**DOCUMENT EXCERPT**

----

Up With People
Super Bowl XX (1986)
New Orleans

How do you explain Up With People without making it sound like a cult or the fevered dream of an overindulged '70s or '80s club kid?

You get as reductive as possible.

Imagine if the cast of Glee was called in to perform at the Super Bowl halftime show. Now imagine that the producers of that show could only get the rights to small snippets of the popular songs of the moment, so they had to write the rest of the music and lyrics themselves. Imagine that the resulting songs sounded like the soundtrack to a PBS special and were so feeble that the show's producers ordered show creator Ryan Murphy to hire hundreds of dancers to distract viewers from the music, or have his show immediately canceled and himself and co-creator Brad Falchuck cast into the the psychiatric hospital from American Horror Story: Asylum.

----

**DATA LISTING**
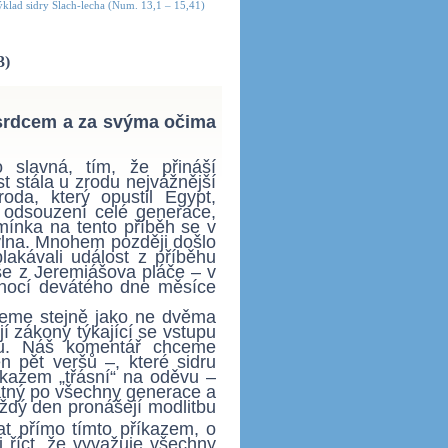
klad sidry Šlach-lecha (Num. 13,1 – 15,41)
3)
srdcem a za svýma očima
 slavná, tím, že přináší
t stála u zrodu nejvážnější
oda, který opustil Egypt,
 odsouzení celé generace,
mínka na tento příběh se v
 vlna. Mnohem později došlo
akávali událost z příběhu
e z Jeremiášova pláče – v
s nocí devátého dne měsíce
deme stejně jako ne dvěma
jí zákony týkající se vstupu
du. Náš komentář chceme
n pět veršů –, které sidru
říkazem „třásní“ na oděvu –
latný po všechny generace a
každý den pronášejí modlitbu
 přímo tímto příkazem, o
i říct, že vyvažuje všechny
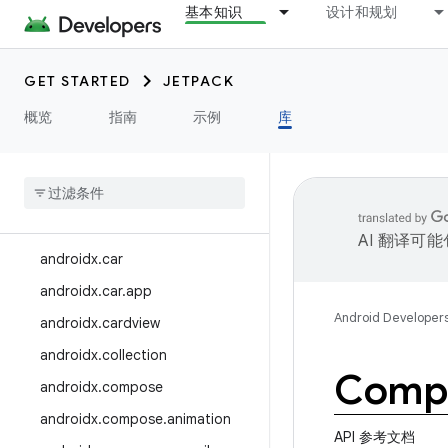
基本知识
设计和规划
androidx.biometric
androidx.bluetooth
androidx.browser
GET STARTED
JETPACK
androidx.camera
概览
指南
示例
库
androidx
.
camera
.
featurecombinationquery
androidx
.
camera
.
media3
androidx
.
camera
.
viewfinder
AI 翻译可
androidx
.
car
androidx
.
car
.
app
Android Developer
androidx
.
cardview
androidx
.
collection
Compo
androidx
.
compose
androidx
.
compose
.
animation
API 参考文档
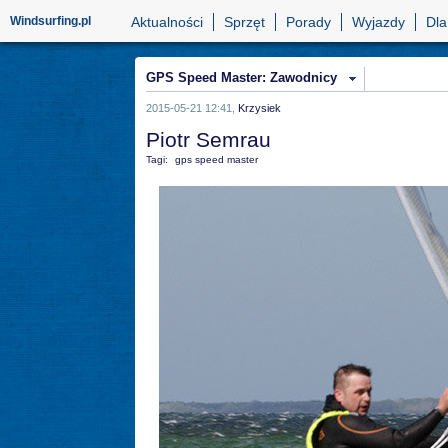
Windsurfing.pl
Aktualności
Sprzęt
Porady
Wyjazdy
Dla
GPS Speed Master: Zawodnicy
2015-05-21 12:41,
Krzysiek
Piotr Semrau
Tagi:
gps speed master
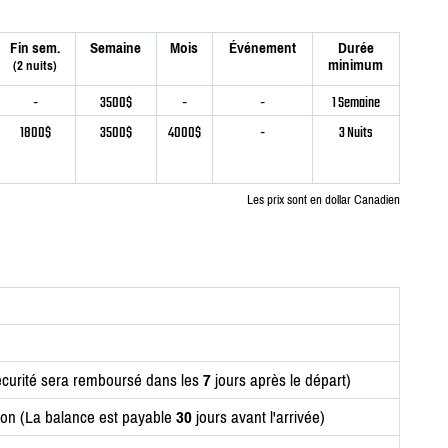
Fin sem.
Semaine
Mois
Événement
Durée
minimum
(2 nuits)
-
3500$
-
-
1 Semaine
1800$
3500$
4000$
-
3 Nuits
Les prix sont en dollar Canadien
curité sera remboursé dans les
7
jours après le départ)
ion (La balance est payable
30
jours avant l'arrivée)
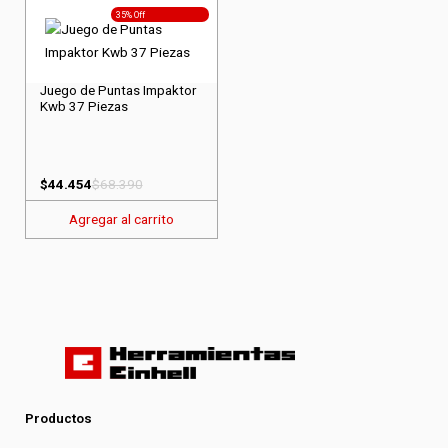
35% Off
Juego de Puntas Impaktor
Kwb 37 Piezas
$
44.454
$
68.390
Agregar al carrito
Productos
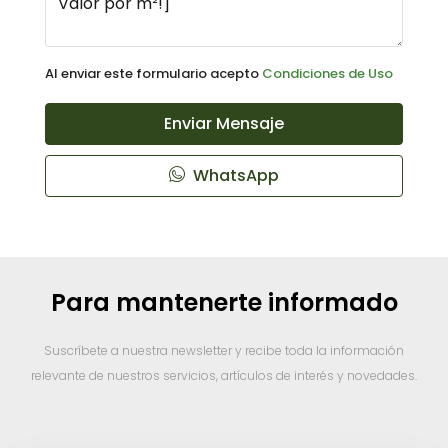
Al enviar este formulario acepto
Condiciones de Uso
Enviar Mensaje
WhatsApp
Para mantenerte informado
Suscríbete a nuestra newsletter y recibe toda la información
relevante de nuestros servicios, artículos de interés y novedades.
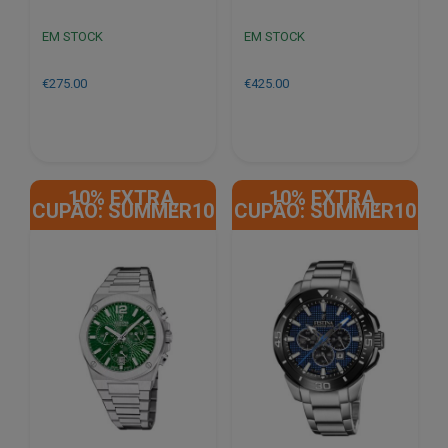
EM STOCK
EM STOCK
€
275.00
€
425.00
10% EXTRA,
10% EXTRA,
CUPÃO: SUMMER10
CUPÃO: SUMMER10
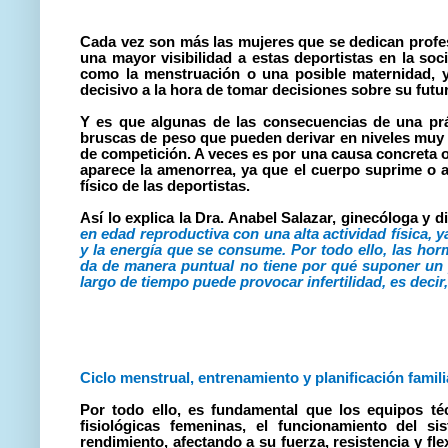
Cada vez son más las mujeres que se dedican profes
una mayor visibilidad a estas deportistas en la soc
como la menstruación o una posible maternidad, 
decisivo a la hora de tomar decisiones sobre su futu
Y es que algunas de las consecuencias de una prác
bruscas de peso que pueden derivar en niveles mu
de
competición. A veces es por una causa concreta 
aparece la amenorrea, ya que el cuerpo suprime o a
físico de las deportistas.
Así lo explica la Dra. Anabel
Salazar, ginecóloga y
d
en edad reproductiva con una alta actividad física, y
y la energía que se consume. Por todo ello, las hor
da de manera puntual no tiene por qué suponer un
largo de tiempo puede provocar infertilidad, es dec
Ciclo menstrual, entrenamiento y planificación famili
Por todo ello, es fundamental que los equipos técn
fisiológicas femeninas, el funcionamiento del 
rendimiento, afectando a su fuerza, resistencia y fl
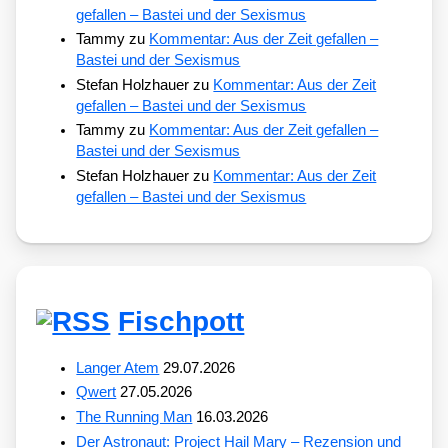
gefallen – Bastei und der Sexismus
Tammy
zu
Kommentar: Aus der Zeit gefallen –
Bastei und der Sexismus
Stefan Holzhauer
zu
Kommentar: Aus der Zeit
gefallen – Bastei und der Sexismus
Tammy
zu
Kommentar: Aus der Zeit gefallen –
Bastei und der Sexismus
Stefan Holzhauer
zu
Kommentar: Aus der Zeit
gefallen – Bastei und der Sexismus
Fischpott
Langer Atem
29.07.2026
Qwert
27.05.2026
The Running Man
16.03.2026
Der Astronaut: Project Hail Mary – Rezension und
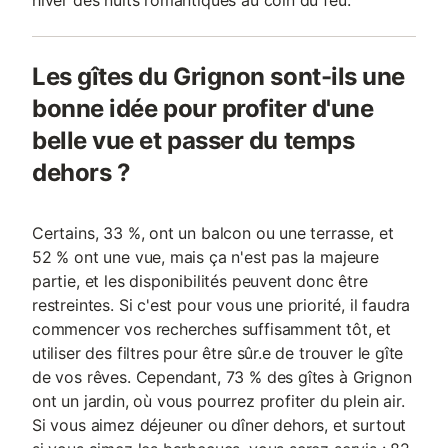
hiver des nuits romantiques au coin du feu.
Les gîtes du Grignon sont-ils une
bonne idée pour profiter d'une
belle vue et passer du temps
dehors ?
Certains, 33 %, ont un balcon ou une terrasse, et
52 % ont une vue, mais ça n'est pas la majeure
partie, et les disponibilités peuvent donc être
restreintes. Si c'est pour vous une priorité, il faudra
commencer vos recherches suffisamment tôt, et
utiliser des filtres pour être sûr.e de trouver le gîte
de vos rêves. Cependant, 73 % des gîtes à Grignon
ont un jardin, où vous pourrez profiter du plein air.
Si vous aimez déjeuner ou dîner dehors, et surtout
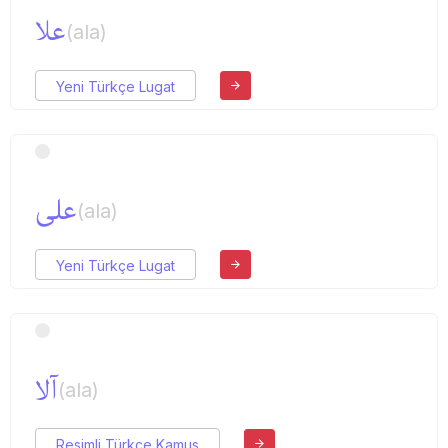
علا
(ala)
Yeni Türkçe Lugat
علی
(ala)
Yeni Türkçe Lugat
آلا
(ala)
Resimli Türkçe Kamus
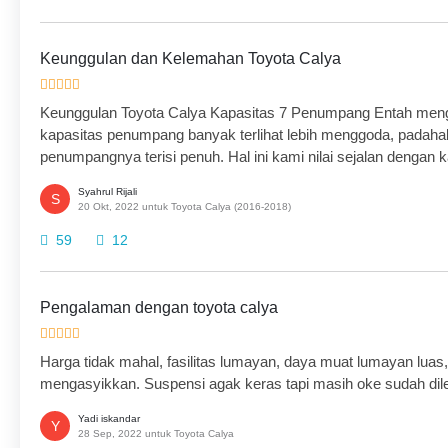
Keunggulan dan Kelemahan Toyota Calya
Keunggulan Toyota Calya Kapasitas 7 Penumpang Entah meng
kapasitas penumpang banyak terlihat lebih menggoda, padahal
penumpangnya terisi penuh. Hal ini kami nilai sejalan dengan k
Syahrul Rijali
S
20 Okt, 2022 untuk Toyota Calya (2016-2018)
59
12
Pengalaman dengan toyota calya
Harga tidak mahal, fasilitas lumayan, daya muat lumayan lua
mengasyikkan. Suspensi agak keras tapi masih oke sudah dil
Yadi iskandar
Y
28 Sep, 2022 untuk Toyota Calya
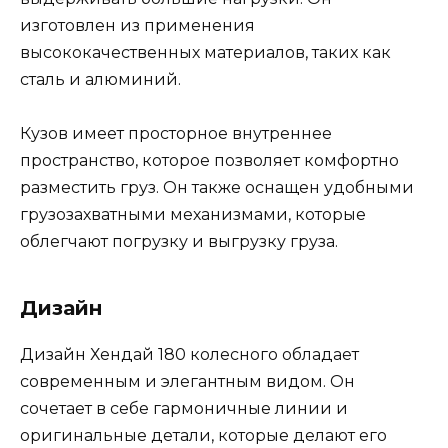
изготовлен из применения
высококачественных материалов, таких как
сталь и алюминий.
Кузов имеет просторное внутреннее
пространство, которое позволяет комфортно
разместить груз. Он также оснащен удобными
грузозахватными механизмами, которые
облегчают погрузку и выгрузку груза.
Дизайн
Дизайн Хендай 180 колесного обладает
современным и элегантным видом. Он
сочетает в себе гармоничные линии и
оригинальные детали, которые делают его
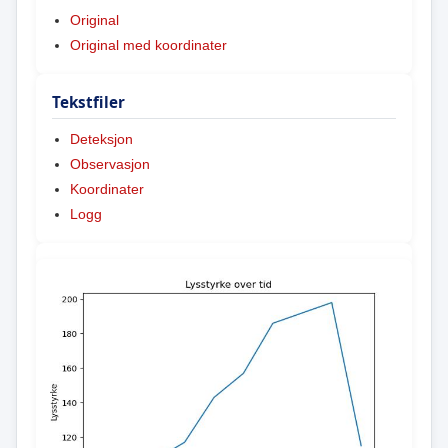
Original
Original med koordinater
Tekstfiler
Deteksjon
Observasjon
Koordinater
Logg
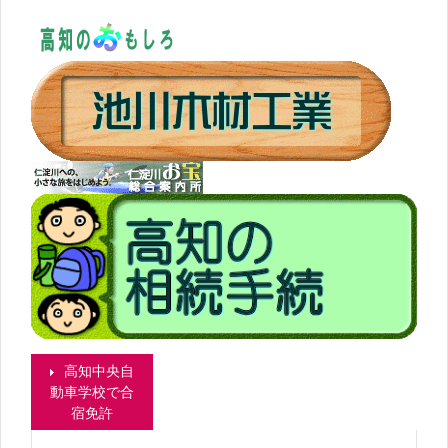
高知中央自
動車学校で合
宿免許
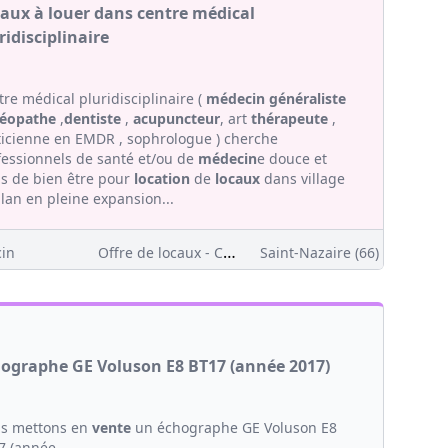
aux à louer dans centre médical
ridisciplinaire
re médical pluridisciplinaire (
médecin généraliste
téopathe
,
dentiste
,
acupuncteur
, art
thérapeute
,
ticienne en EMDR , sophrologue ) cherche
fessionnels de santé et/ou de
médecin
e douce et
ns de bien être pour
location
de
locaux
dans village
lan en pleine expansion...
Offre de locaux - Clientèle
in
Saint-Nazaire (66)
ographe GE Voluson E8 BT17 (année 2017)
s mettons en
vente
un échographe GE Voluson E8
7 (année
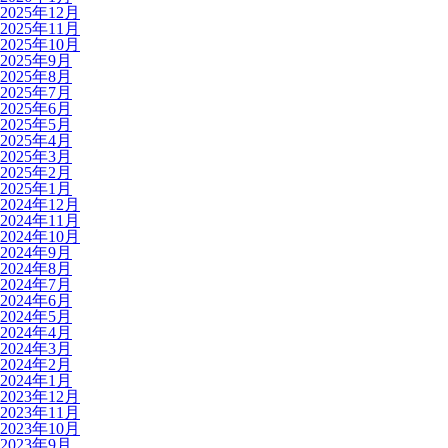
2025年12月
2025年11月
2025年10月
2025年9月
2025年8月
2025年7月
2025年6月
2025年5月
2025年4月
2025年3月
2025年2月
2025年1月
2024年12月
2024年11月
2024年10月
2024年9月
2024年8月
2024年7月
2024年6月
2024年5月
2024年4月
2024年3月
2024年2月
2024年1月
2023年12月
2023年11月
2023年10月
2023年9月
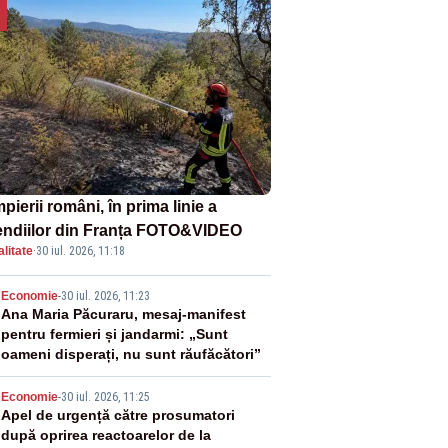
ierii români, în prima linie a
endiilor din Franța FOTO&VIDEO
litate
·
30 iul. 2026, 11:18
2
Economie
-
30 iul. 2026, 11:23
Ana Maria Păcuraru, mesaj-manifest
pentru fermieri și jandarmi: „Sunt
oameni disperați, nu sunt răufăcători”
3
Economie
-
30 iul. 2026, 11:25
Apel de urgență către prosumatori
după oprirea reactoarelor de la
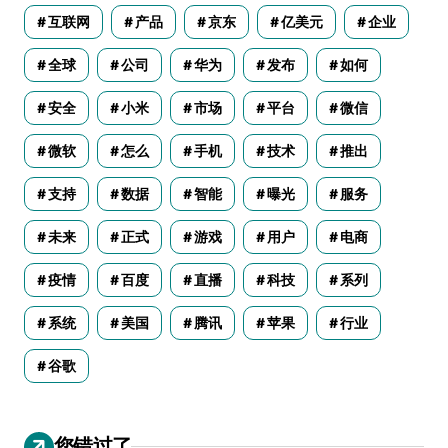
互联网
产品
京东
亿美元
企业
全球
公司
华为
发布
如何
安全
小米
市场
平台
微信
微软
怎么
手机
技术
推出
支持
数据
智能
曝光
服务
未来
正式
游戏
用户
电商
疫情
百度
直播
科技
系列
系统
美国
腾讯
苹果
行业
谷歌
您错过了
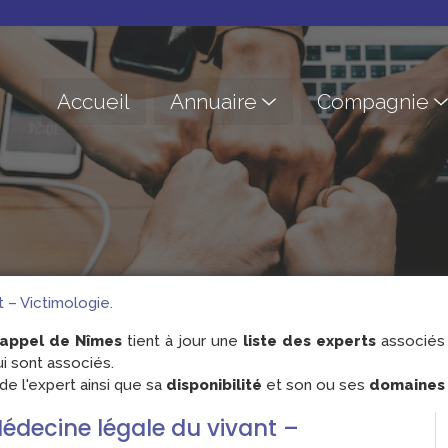
Accueil
Annuaire
Compagnie
 – Victimologie.
'appel de Nîmes
tient à jour une
liste des experts
associés 
i sont associés.
e l'expert ainsi que sa
disponibilité
et son ou ses
domaines d
Médecine légale du vivant –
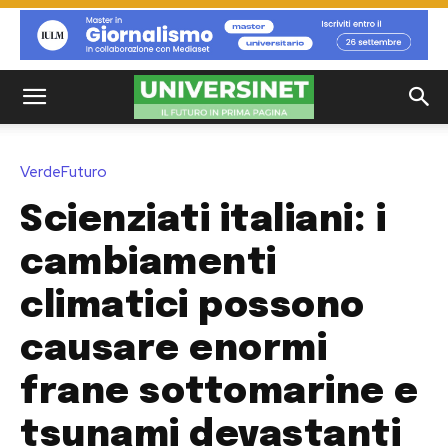
VerdeFuturo
Scienziati italiani: i
cambiamenti
climatici possono
causare enormi
frane sottomarine e
tsunami devastanti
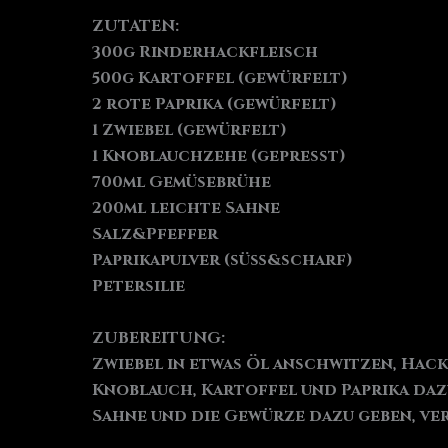
ZUTATEN:
300g Rinderhackfleisch
500g Kartoffel (gewürfelt)
2 rote Paprika (gewürfelt)
1 Zwiebel (gewürfelt)
1 Knoblauchzehe (gepresst)
700ml Gemüsebrühe
200ml leichte Sahne
Salz&Pfeffer
Paprikapulver (süß&scharf)
Petersilie
ZUBEREITUNG:
Zwiebel in etwas Öl anschwitzen, Hackf
Knoblauch, Kartoffel und Paprika daz
Sahne und die Gewürze dazu geben, ve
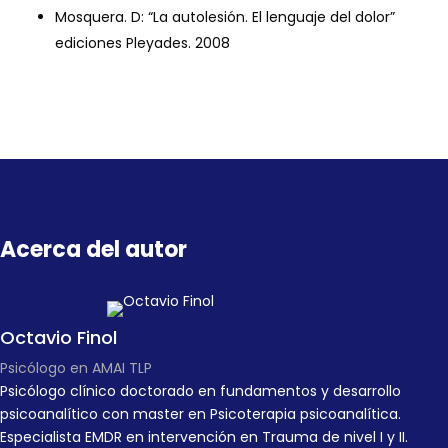
Mosquera. D: “La autolesión. El lenguaje del dolor”
ediciones Pleyades. 2008
Acerca del autor
Octavio Finol
Psicólogo en AMAI TLP
Psicólogo clínico doctorado en fundamentos y desarrollo
psicoanalítico con master en Psicoterapia psicoanalítica.
Especialista EMDR en intervención en Trauma de nivel I y II.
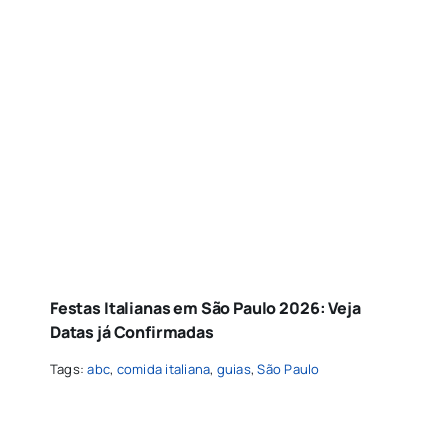
Festas Italianas em São Paulo 2026: Veja
Datas já Confirmadas
Tags:
abc
,
comida italiana
,
guias
,
São Paulo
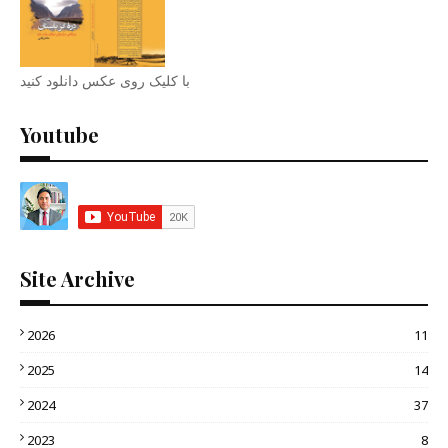
با کلیک روی عکس دانلود کنید
Youtube
Site Archive
2026
11
2025
14
2024
37
2023
8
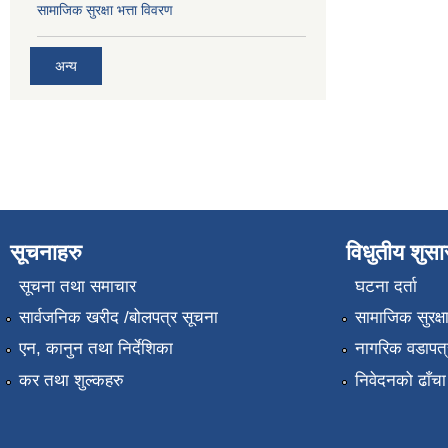
सामाजिक सुरक्षा भत्ता विवरण
अन्य
सूचनाहरु
विधुतीय शुस
सूचना तथा समाचार
घटना दर्ता
सार्वजनिक खरीद /बोलपत्र सूचना
सामाजिक सुरक्ष
एन, कानुन तथा निर्देशिका
नागरिक वडापत्
कर तथा शुल्कहरु
निवेदनको ढाँचा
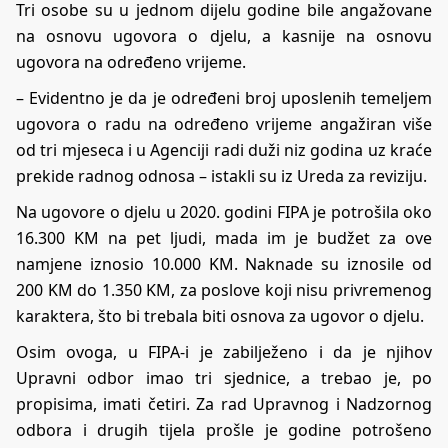
Tri osobe su u jednom dijelu godine bile angažovane
na osnovu ugovora o djelu, a kasnije na osnovu
ugovora na određeno vrijeme.
– Evidentno je da je određeni broj uposlenih temeljem
ugovora o radu na određeno vrijeme angažiran više
od tri mjeseca i u Agenciji radi duži niz godina uz kraće
prekide radnog odnosa – istakli su iz Ureda za reviziju.
Na ugovore o djelu u 2020. godini FIPA je potrošila oko
16.300 KM na pet ljudi, mada im je budžet za ove
namjene iznosio 10.000 KM. Naknade su iznosile od
200 KM do 1.350 KM, za poslove koji nisu privremenog
karaktera, što bi trebala biti osnova za ugovor o djelu.
Osim ovoga, u FIPA-i je zabilježeno i da je njihov
Upravni odbor imao tri sjednice, a trebao je, po
propisima, imati četiri. Za rad Upravnog i Nadzornog
odbora i drugih tijela prošle je godine potrošeno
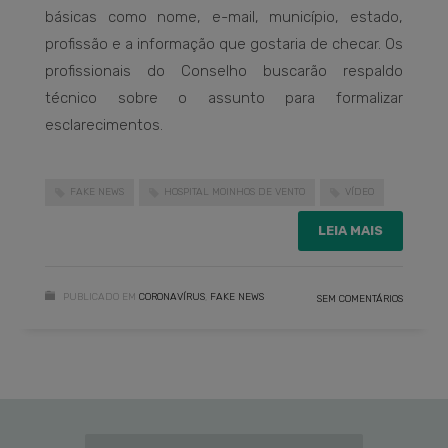
básicas como nome, e-mail, município, estado,
profissão e a informação que gostaria de checar. Os
profissionais do Conselho buscarão respaldo
técnico sobre o assunto para formalizar
esclarecimentos.
FAKE NEWS
HOSPITAL MOINHOS DE VENTO
VÍDEO
LEIA MAIS
PUBLICADO EM
CORONAVÍRUS
,
FAKE NEWS
SEM COMENTÁRIOS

----

**QUESTIONS**
(1) In the Up With People text, answer each question:
(a) In which city and year did the Super Bowl described take place?
(b) Which TV show's cast does the text imagine performing the halftime show?
(c) What did the imagined songs sound like?
(2) Continue the Up With People text from its last sentence.

**RESPONSES TO THE EXERCISE**
(1)
(a) New Orleans, 1986 (Super Bowl XX).
(b) Glee.
(c) The soundtrack to a PBS special.

(2)
Throw in some voice-of-God narration from the stadium PA system, some dead-eyed singers staring into nothingness and a few random color guards and drill teams and you have Up With People. That's what viewers had for halftime entertainment for 20% of the Super Bowl's first two decades, as the group also performed at the 1976, 1980 and 1982 halftime shows.

Up With People looked like an English language overdub of a Kim Jong Un birthday celebration and sounded like what the Manson family would have been doing if they didn't decide to go murdering people and ending the '60s. It was terrifying but, for some reason, none of us could look away.